====== Data listing
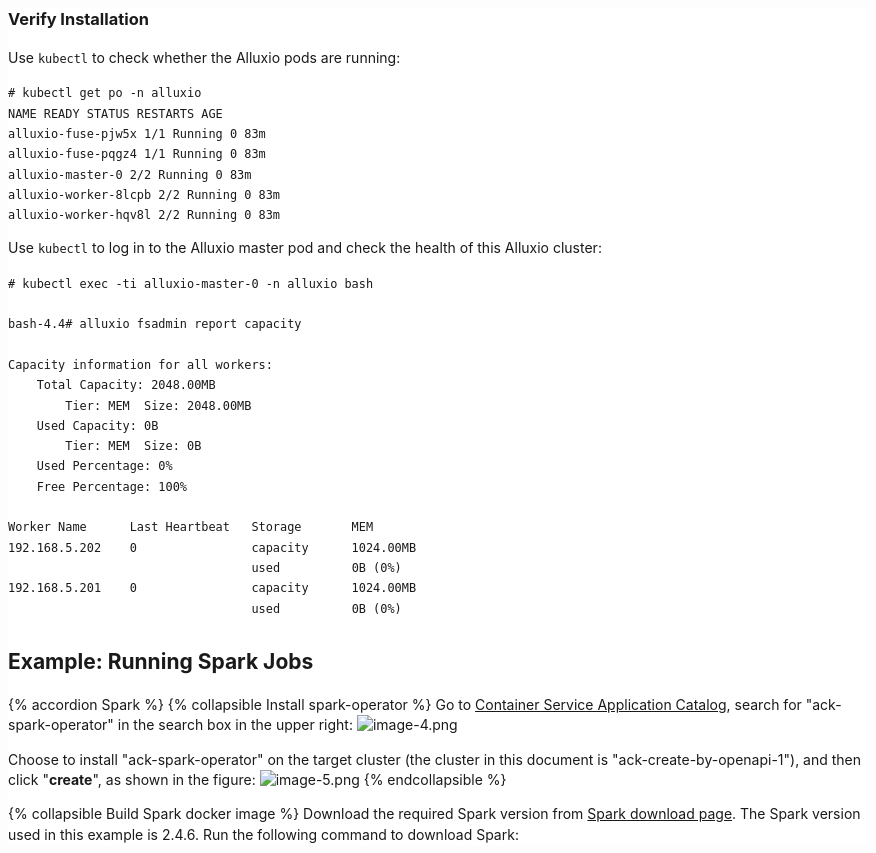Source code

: ### Verify Installation
Use `kubectl` to check whether the Alluxio pods are running:

```console
# kubectl get po -n alluxio
NAME READY STATUS RESTARTS AGE
alluxio-fuse-pjw5x 1/1 Running 0 83m
alluxio-fuse-pqgz4 1/1 Running 0 83m
alluxio-master-0 2/2 Running 0 83m
alluxio-worker-8lcpb 2/2 Running 0 83m
alluxio-worker-hqv8l 2/2 Running 0 83m
```

Use `kubectl` to log in to the Alluxio master pod and check the health of this Alluxio cluster:

```console
# kubectl exec -ti alluxio-master-0 -n alluxio bash

bash-4.4# alluxio fsadmin report capacity

Capacity information for all workers:
    Total Capacity: 2048.00MB
        Tier: MEM  Size: 2048.00MB
    Used Capacity: 0B
        Tier: MEM  Size: 0B
    Used Percentage: 0%
    Free Percentage: 100%

Worker Name      Last Heartbeat   Storage       MEM
192.168.5.202    0                capacity      1024.00MB
                                  used          0B (0%)
192.168.5.201    0                capacity      1024.00MB
                                  used          0B (0%)
```

## Example: Running Spark Jobs

{% accordion Spark %}
  {% collapsible Install spark-operator %}
Go to [Container Service Application Catalog](https://cs.console.aliyun.com/#/k8s/catalog/list),
search for "ack-spark-operator" in the search box in the upper right:
![image-4.png](http://application-catalog-hk.oss-cn-hongkong.aliyuncs.com/alluxio/images/image-4.jpg)

Choose to install "ack-spark-operator" on the target cluster (the cluster in this document is "ack-create-by-openapi-1"), and then click "**create**", as shown in the figure:
![image-5.png](http://application-catalog-hk.oss-cn-hongkong.aliyuncs.com/alluxio/images/image-5.jpg)
  {% endcollapsible %}

  {% collapsible Build Spark docker image %}
Download the required Spark version from [Spark download page](https://spark.apache.org/downloads.html). The Spark version used in this example is 2.4.6.
Run the following command to download Spark:
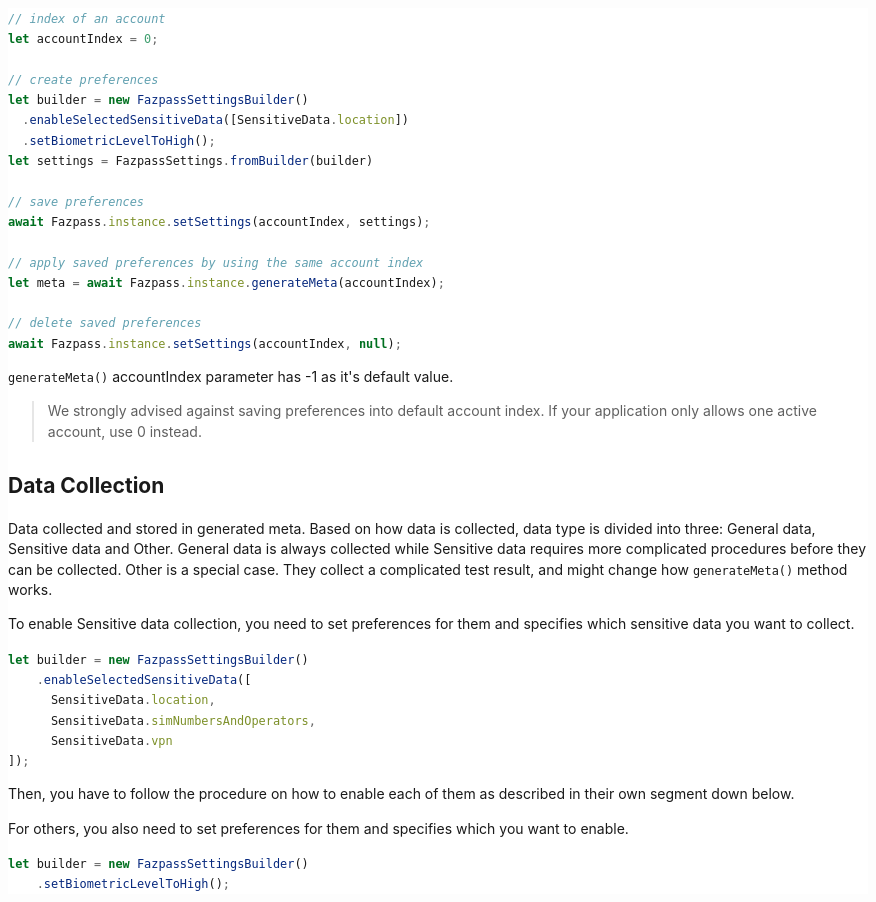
 ```js
// index of an account
let accountIndex = 0;

// create preferences
let builder = new FazpassSettingsBuilder()
  .enableSelectedSensitiveData([SensitiveData.location])
  .setBiometricLevelToHigh();
let settings = FazpassSettings.fromBuilder(builder)

// save preferences
await Fazpass.instance.setSettings(accountIndex, settings);

// apply saved preferences by using the same account index
let meta = await Fazpass.instance.generateMeta(accountIndex);

// delete saved preferences
await Fazpass.instance.setSettings(accountIndex, null);
```

`generateMeta()` accountIndex parameter has -1 as it's default value.

> We strongly advised against saving preferences into default account index. If your application
> only allows one active account, use 0 instead.

## Data Collection

Data collected and stored in generated meta. Based on how data is collected, data type is divided into three: 
General data, Sensitive data and Other.
General data is always collected while Sensitive data requires more complicated procedures before they can be collected. 
Other is a special case. They collect a complicated test result, and might change how `generateMeta()` method works.

To enable Sensitive data collection, you need to set preferences for them and
specifies which sensitive data you want to collect.

```js
let builder = new FazpassSettingsBuilder()
    .enableSelectedSensitiveData([
      SensitiveData.location,
      SensitiveData.simNumbersAndOperators,
      SensitiveData.vpn
]);
```

Then, you have to follow the procedure on how to enable each of them as described in their own segment down below.

For others, you also need to set preferences for them and specifies which you want to enable.

```js
let builder = new FazpassSettingsBuilder()
    .setBiometricLevelToHigh();
```
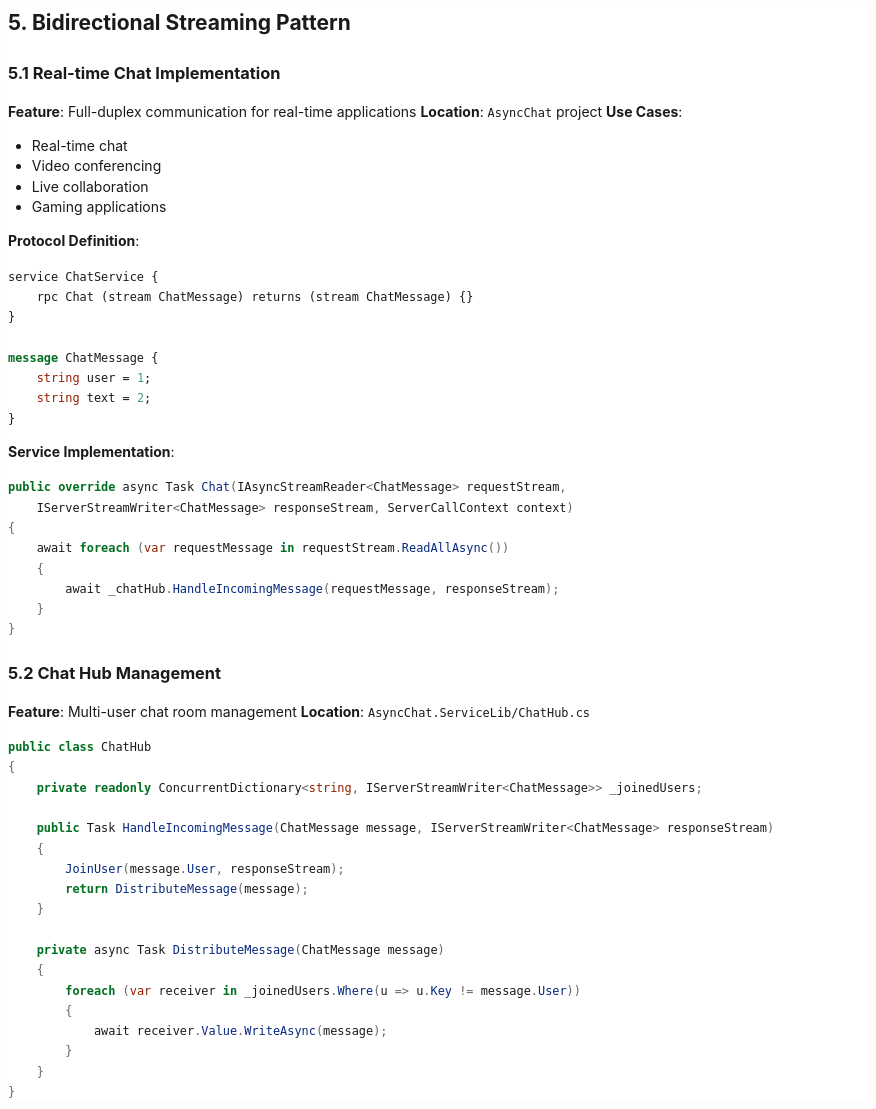 ## 5. Bidirectional Streaming Pattern

### 5.1 Real-time Chat Implementation
**Feature**: Full-duplex communication for real-time applications
**Location**: `AsyncChat` project
**Use Cases**:
- Real-time chat
- Video conferencing
- Live collaboration
- Gaming applications

**Protocol Definition**:
```protobuf
service ChatService {
    rpc Chat (stream ChatMessage) returns (stream ChatMessage) {}
}

message ChatMessage {
    string user = 1;
    string text = 2;
}
```

**Service Implementation**:
```csharp
public override async Task Chat(IAsyncStreamReader<ChatMessage> requestStream, 
    IServerStreamWriter<ChatMessage> responseStream, ServerCallContext context)
{
    await foreach (var requestMessage in requestStream.ReadAllAsync())
    {
        await _chatHub.HandleIncomingMessage(requestMessage, responseStream);
    }
}
```

### 5.2 Chat Hub Management
**Feature**: Multi-user chat room management
**Location**: `AsyncChat.ServiceLib/ChatHub.cs`

```csharp
public class ChatHub
{
    private readonly ConcurrentDictionary<string, IServerStreamWriter<ChatMessage>> _joinedUsers;
    
    public Task HandleIncomingMessage(ChatMessage message, IServerStreamWriter<ChatMessage> responseStream)
    {
        JoinUser(message.User, responseStream);
        return DistributeMessage(message);
    }
    
    private async Task DistributeMessage(ChatMessage message)
    {
        foreach (var receiver in _joinedUsers.Where(u => u.Key != message.User))
        {
            await receiver.Value.WriteAsync(message);
        }
    }
}
```
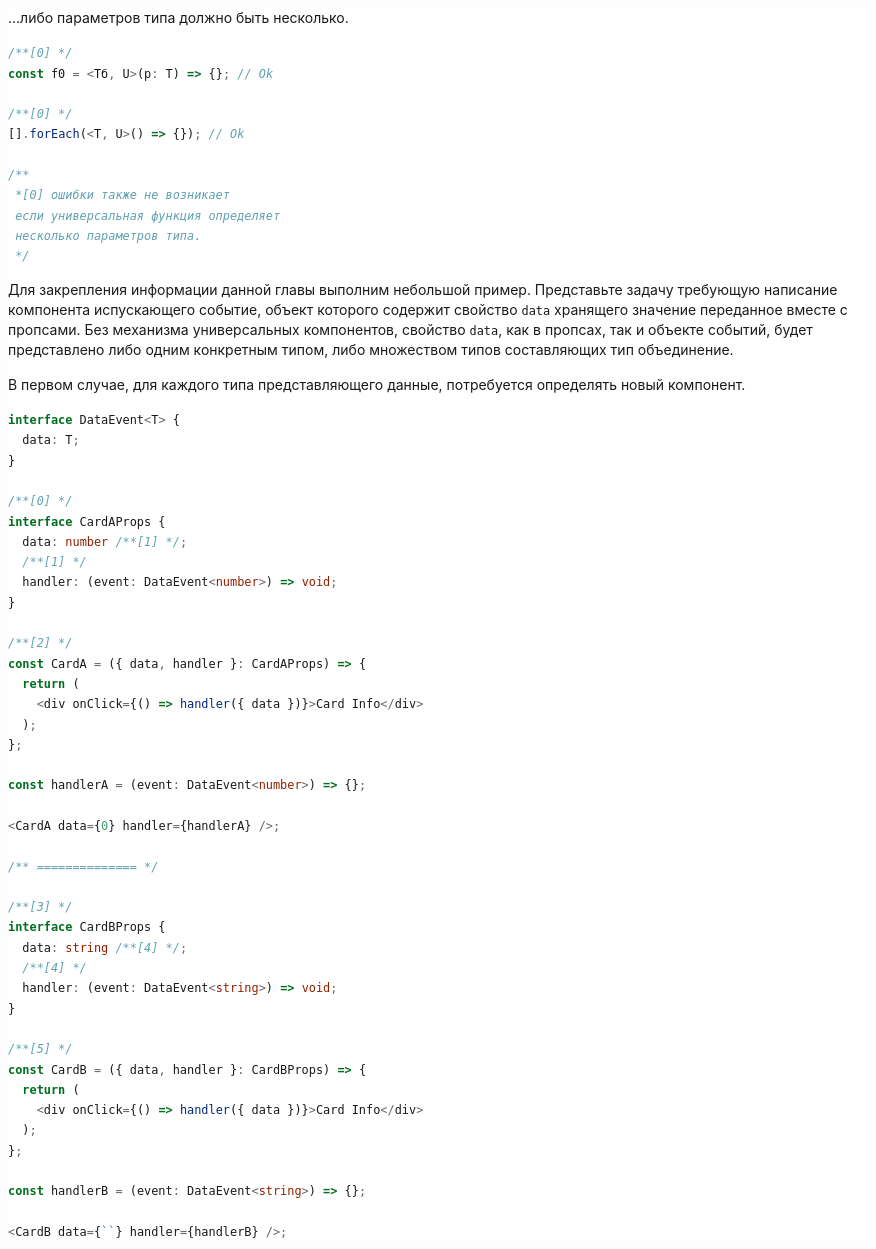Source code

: ...либо параметров типа должно быть несколько.

```ts
/**[0] */
const f0 = <Tб, U>(p: T) => {}; // Ok

/**[0] */
[].forEach(<T, U>() => {}); // Ok

/**
 *[0] ошибки также не возникает
 если универсальная функция определяет
 несколько параметров типа.
 */
```

Для закрепления информации данной главы выполним небольшой пример. Представьте задачу требующую написание компонента испускающего событие, объект которого содержит свойство `data` хранящего значение переданное вместе с пропсами. Без механизма универсальных компонентов, свойство `data`, как в пропсах, так и объекте событий, будет представлено либо одним конкретным типом, либо множеством типов составляющих тип объединение.

В первом случае, для каждого типа представляющего данные, потребуется определять новый компонент.

```ts
interface DataEvent<T> {
  data: T;
}

/**[0] */
interface CardAProps {
  data: number /**[1] */;
  /**[1] */
  handler: (event: DataEvent<number>) => void;
}

/**[2] */
const CardA = ({ data, handler }: CardAProps) => {
  return (
    <div onClick={() => handler({ data })}>Card Info</div>
  );
};

const handlerA = (event: DataEvent<number>) => {};

<CardA data={0} handler={handlerA} />;

/** ============== */

/**[3] */
interface CardBProps {
  data: string /**[4] */;
  /**[4] */
  handler: (event: DataEvent<string>) => void;
}

/**[5] */
const CardB = ({ data, handler }: CardBProps) => {
  return (
    <div onClick={() => handler({ data })}>Card Info</div>
  );
};

const handlerB = (event: DataEvent<string>) => {};

<CardB data={``} handler={handlerB} />;
```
============
Each line of the entries above that contains "https" must be copied into the answer.

Go to [Container Service Application Catalog](https://cs.console.aliyun.com/#/k8s/catalog/list),
Download the required Spark version from [Spark download page](https://spark.apache.org/downloads.html). The Spark version used in this example is 2.4.6.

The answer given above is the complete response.